Saved data entries
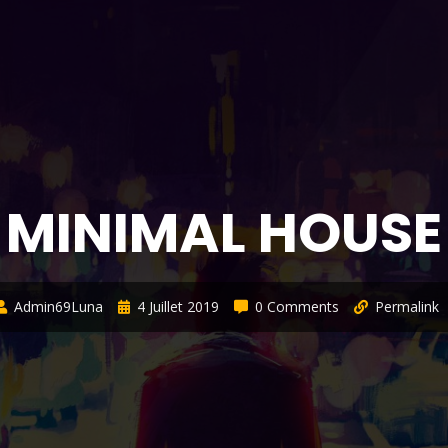
MINIMAL HOUSE
Admin69Luna
4 Juillet 2019
0 Comments
Permalink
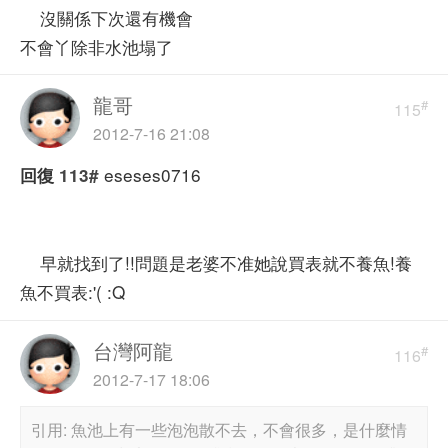
沒關係下次還有機會
不會丫除非水池塌了
龍哥
#
115
2012-7-16 21:08
eseses0716
回復
113#
早就找到了!!問題是老婆不准她說買表就不養魚!養
魚不買表:'( :Q
台灣阿龍
#
116
2012-7-17 18:06
引用: 魚池上有一些泡泡散不去，不會很多，是什麼情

*Task prompt*. Rewrite the text of all the material with "Permalink" replaced by "Link" and every other line left unchanged. Leave out the pictures.

*Problem solution*.
MINIMAL HOUSE
Admin69Luna
4 Juillet 2019
0 Comments
Link
沒關係下次還有機會
不會丫除非水池塌了
龍哥
#
115
2012-7-16 21:08
eseses0716
回復
113#
早就找到了!!問題是老婆不准她說買表就不養魚!養
魚不買表:'( :Q
台灣阿龍
#
116
2012-7-17 18:06
引用: 魚池上有一些泡泡散不去，不會很多，是什麼情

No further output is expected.